Pada akhirnya, para ahli medis menekankan pentingnya kembali mengonsumsi makanan sehat. Artinya, meninggalkan makanan yang mengandung lemak jenuh dan beralih ke makanan yang berasal dari biji-bijian, buah, dan sayur. ”Tentu semua itu harus tetap diimbangi dengan olahraga dan terus mengontrol berat badan,” ujar Dr Howard menambahkan.
Makan suka-suka
Lebih ekstrem, Harriet Brown justru meminta berhenti diet, sebaliknya terus makan sesuai kesukaan. Karena, tubuh manusia akan menyerap dengan baik segala unsur dari makanan yang kita sukai.
Sebaliknya, tubuh pun akan menolak kandungan unsur makanan yang tidak kita sukai meski tergolong makanan sehat. ”Meski Anda memaksakan diri memakan sepiring kembang kol setiap hari, hasilnya tetap tidak akan maksimal selama Anda membenci makanan itu,” tegasnya.
Tentu itu bukan isapan jempol belaka. Tahun 1970-an, para peneliti meminta dua kelompok wanita, kelompok wanita Swedia dan wanita Thailand, mengonsumsi makanan Thailand yang kaya rasa. Kelompok wanita Thailand yang jelas lebih menyukai makanannya mampu menyerap besi lebih dari 50 persen dibanding kelompok wanita Swedia.
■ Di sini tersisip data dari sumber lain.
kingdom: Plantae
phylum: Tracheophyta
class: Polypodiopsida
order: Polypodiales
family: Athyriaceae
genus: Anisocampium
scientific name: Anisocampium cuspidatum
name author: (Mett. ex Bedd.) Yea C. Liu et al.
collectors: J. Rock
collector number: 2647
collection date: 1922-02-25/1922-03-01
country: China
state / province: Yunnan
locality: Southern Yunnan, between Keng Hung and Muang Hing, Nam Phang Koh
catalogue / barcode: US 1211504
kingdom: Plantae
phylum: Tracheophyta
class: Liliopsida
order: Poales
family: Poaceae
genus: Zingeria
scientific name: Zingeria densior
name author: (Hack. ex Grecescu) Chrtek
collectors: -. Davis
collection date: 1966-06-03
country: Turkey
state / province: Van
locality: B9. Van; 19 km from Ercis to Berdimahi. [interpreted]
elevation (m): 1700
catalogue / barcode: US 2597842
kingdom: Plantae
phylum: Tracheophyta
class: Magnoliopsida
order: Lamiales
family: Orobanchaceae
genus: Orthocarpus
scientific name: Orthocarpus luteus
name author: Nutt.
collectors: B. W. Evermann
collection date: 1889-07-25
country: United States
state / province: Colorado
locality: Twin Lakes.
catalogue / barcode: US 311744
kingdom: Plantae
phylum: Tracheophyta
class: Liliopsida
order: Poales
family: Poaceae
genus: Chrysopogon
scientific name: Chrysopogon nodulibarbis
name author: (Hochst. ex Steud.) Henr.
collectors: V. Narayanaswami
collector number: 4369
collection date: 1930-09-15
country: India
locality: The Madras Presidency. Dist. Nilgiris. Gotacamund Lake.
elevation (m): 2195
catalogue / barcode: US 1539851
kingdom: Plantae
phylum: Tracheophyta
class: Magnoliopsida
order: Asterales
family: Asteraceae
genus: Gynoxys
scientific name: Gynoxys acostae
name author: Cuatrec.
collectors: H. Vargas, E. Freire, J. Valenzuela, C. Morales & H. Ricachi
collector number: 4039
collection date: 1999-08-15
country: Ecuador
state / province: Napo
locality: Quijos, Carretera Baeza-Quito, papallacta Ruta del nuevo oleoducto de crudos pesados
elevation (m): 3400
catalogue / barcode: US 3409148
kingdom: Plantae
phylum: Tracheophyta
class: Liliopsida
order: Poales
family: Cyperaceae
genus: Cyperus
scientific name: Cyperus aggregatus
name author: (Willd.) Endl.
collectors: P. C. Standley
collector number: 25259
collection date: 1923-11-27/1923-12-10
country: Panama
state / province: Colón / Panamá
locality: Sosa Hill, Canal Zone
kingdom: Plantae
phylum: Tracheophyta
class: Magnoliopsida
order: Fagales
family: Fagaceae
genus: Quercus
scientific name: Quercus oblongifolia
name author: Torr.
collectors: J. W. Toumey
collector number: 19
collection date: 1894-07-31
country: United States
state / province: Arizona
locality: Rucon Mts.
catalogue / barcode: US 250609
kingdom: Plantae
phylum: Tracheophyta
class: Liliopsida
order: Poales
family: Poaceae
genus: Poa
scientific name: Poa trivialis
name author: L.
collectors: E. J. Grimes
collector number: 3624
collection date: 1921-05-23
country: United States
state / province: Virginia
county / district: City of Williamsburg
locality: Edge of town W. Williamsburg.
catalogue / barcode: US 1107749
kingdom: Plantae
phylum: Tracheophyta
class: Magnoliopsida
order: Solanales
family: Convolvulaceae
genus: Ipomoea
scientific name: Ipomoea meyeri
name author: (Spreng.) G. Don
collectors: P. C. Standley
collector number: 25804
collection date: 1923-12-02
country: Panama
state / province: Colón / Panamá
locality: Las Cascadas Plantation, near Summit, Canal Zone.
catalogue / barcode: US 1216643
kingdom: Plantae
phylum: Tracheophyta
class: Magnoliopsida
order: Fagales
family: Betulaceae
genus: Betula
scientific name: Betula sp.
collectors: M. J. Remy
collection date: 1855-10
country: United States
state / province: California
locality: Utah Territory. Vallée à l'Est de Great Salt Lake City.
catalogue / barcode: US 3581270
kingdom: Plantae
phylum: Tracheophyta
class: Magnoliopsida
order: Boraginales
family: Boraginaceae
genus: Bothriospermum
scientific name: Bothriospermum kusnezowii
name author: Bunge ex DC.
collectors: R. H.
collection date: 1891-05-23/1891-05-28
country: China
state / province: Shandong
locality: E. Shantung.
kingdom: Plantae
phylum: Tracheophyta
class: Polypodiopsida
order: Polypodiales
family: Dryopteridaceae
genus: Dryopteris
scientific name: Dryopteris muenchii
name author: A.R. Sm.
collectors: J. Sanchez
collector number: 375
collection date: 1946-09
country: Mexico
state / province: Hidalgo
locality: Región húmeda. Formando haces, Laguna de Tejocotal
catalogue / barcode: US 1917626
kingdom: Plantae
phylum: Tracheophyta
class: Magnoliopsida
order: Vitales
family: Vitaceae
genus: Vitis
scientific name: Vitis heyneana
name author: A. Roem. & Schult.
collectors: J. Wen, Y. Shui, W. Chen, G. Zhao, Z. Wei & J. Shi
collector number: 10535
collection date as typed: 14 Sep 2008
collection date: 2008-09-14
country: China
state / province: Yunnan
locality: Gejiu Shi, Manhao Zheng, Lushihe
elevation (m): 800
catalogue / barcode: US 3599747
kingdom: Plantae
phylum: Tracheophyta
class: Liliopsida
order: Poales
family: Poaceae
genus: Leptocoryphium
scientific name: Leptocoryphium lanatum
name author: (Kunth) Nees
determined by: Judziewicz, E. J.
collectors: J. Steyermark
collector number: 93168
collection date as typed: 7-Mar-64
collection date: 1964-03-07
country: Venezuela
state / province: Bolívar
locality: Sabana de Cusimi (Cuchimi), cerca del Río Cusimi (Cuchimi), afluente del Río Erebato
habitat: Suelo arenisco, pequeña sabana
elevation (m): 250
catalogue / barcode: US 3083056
Sebaliknya, ketika kelompok Thailand diberi makanan Swedia yang hambar, kandungan besi yang mereka serap 70 persen lebih sedikit dibanding kelompok Swedia.
Kesimpulannya, makanan yang tidak menggugah selera menjadi tidak lebih tidak bergizi meski terlihat sehat dan menarik. Penjelasannya sederhana. Proses pencernaan berhubungan erat dengan ”otak kedua” atau ”nyali” yang ada di otak manusia. Jika aroma makanan yang tersaji di hadapan kita begitu menggoda, otak akan mendorong kelenjar air liur tancap ”gas” hingga ”gigi empat”. Seiring dengan itu, otak pun memerintahkan perut mengeluarkan getah perut lebih banyak.
Hasilnya, Anda akan menyerap lebih banyak nutrisi. Namun, pada makanan yang tidak disuka, otak hanya mengirim sedikit perintah ke mulut dan perut. Akibatnya, seluruh makanan itu tidak tercerna dengan baik dan tidak seluruhnya masuk dalam sistem metabolisme tubuh. Selamat makan, Bon appetit!